The inode identifies the disk blocks that contain the file data.
File size

Distinction between writing the contents of an inode to disk and writing the contents of a file to disk

The contents of a file change only when writing it. The contents of a inode change when changing the contents of a file or when changing it's owner, permission or link settings. Changing the contents of a file automatically implies a change to the inode, but changing the inode does not imply that the contents of a file change.

What does in-core(memory) copy of the inode contain?

The in-core copy has the following details in addition to the fields of the disk inode

Status of in-core inode, indicating if

inode is locked
process is waiting for inode to get unlocked
the in-core representation of file differs from disk copy as a result of change to file data.

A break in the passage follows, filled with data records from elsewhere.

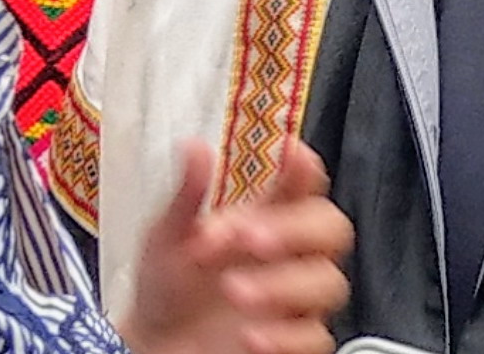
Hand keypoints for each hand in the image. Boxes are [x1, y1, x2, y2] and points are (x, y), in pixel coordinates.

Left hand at [120, 139, 354, 353]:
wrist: (153, 346)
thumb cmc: (167, 288)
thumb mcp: (166, 237)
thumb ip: (186, 195)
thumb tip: (194, 148)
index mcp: (266, 217)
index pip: (303, 183)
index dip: (305, 167)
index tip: (290, 154)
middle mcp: (289, 255)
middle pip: (331, 228)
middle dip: (296, 229)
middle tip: (250, 238)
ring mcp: (295, 301)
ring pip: (328, 283)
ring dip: (284, 284)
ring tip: (233, 290)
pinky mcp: (293, 342)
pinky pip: (315, 338)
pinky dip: (285, 336)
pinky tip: (249, 334)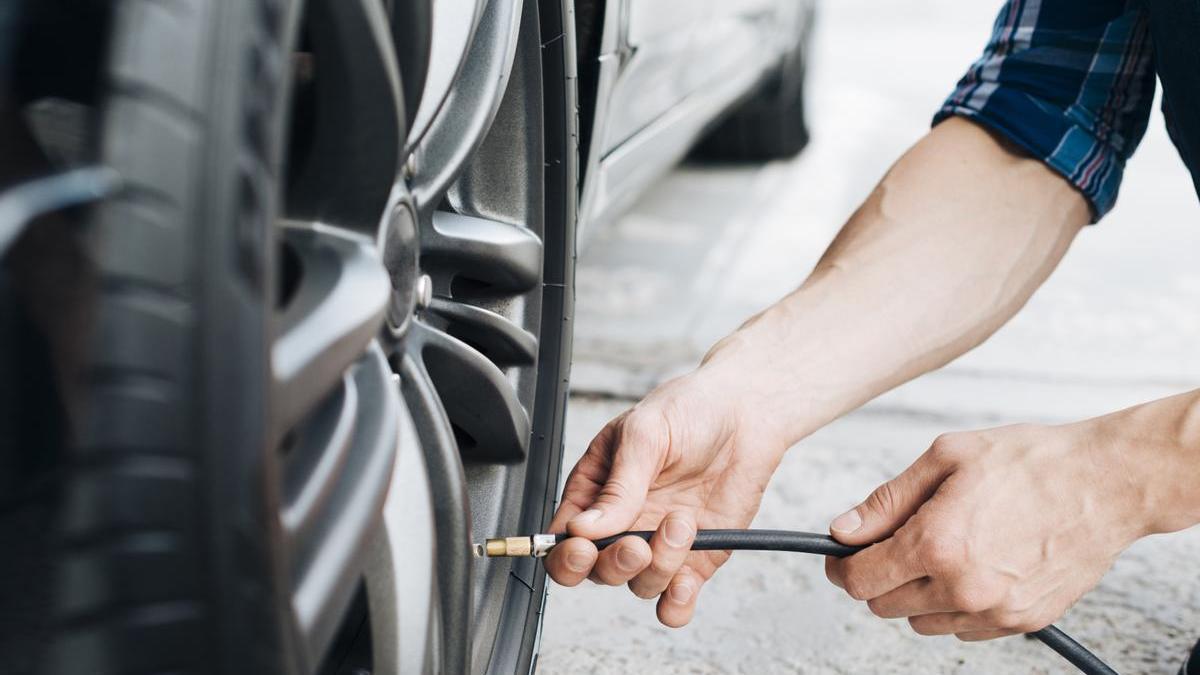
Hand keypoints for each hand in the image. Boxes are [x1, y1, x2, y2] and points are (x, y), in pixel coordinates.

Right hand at [544, 369, 786, 626]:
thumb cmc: (689, 410)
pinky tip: (685, 583)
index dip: (566, 554)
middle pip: (596, 571)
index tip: (584, 547)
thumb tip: (582, 528)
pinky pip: (675, 602)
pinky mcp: (694, 559)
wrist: (746, 414)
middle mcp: (623, 523)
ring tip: (682, 522)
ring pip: (638, 585)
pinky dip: (676, 605)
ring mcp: (657, 544)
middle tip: (638, 543)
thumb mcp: (645, 434)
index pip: (562, 539)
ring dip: (658, 566)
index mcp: (595, 491)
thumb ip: (617, 486)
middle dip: (615, 563)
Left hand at [824, 422, 1153, 640]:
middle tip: (897, 541)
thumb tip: (844, 529)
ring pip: (921, 622)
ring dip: (917, 593)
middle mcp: (962, 586)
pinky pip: (963, 629)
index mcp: (936, 543)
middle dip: (879, 574)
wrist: (1105, 482)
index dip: (841, 565)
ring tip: (944, 549)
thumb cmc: (1031, 462)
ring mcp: (994, 610)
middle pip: (883, 604)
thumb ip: (887, 501)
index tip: (842, 554)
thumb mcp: (945, 458)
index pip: (859, 579)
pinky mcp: (1022, 621)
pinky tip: (973, 565)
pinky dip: (955, 605)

The logical device number of the fiesystem that contains the file
The inode number. Since inodes are stored in a linear array on disk, the kernel identifies the number of a disk inode by it's position in the array. The disk inode does not need this field.
Pointers to other in-core inodes
A reference count, indicating the number of instances of that file that are active(such as when opened). An inode is active when a process allocates it, such as opening a file. An inode is on the free list only if the reference count is 0, meaning that the kernel can allocate the in-core inode to another disk inode. The free list of inodes thus servers as cache of inactives inodes. If a process attempts to access a file whose inode is not in the in-core inode pool, the kernel allocates an in-core inode from the free list for it's use.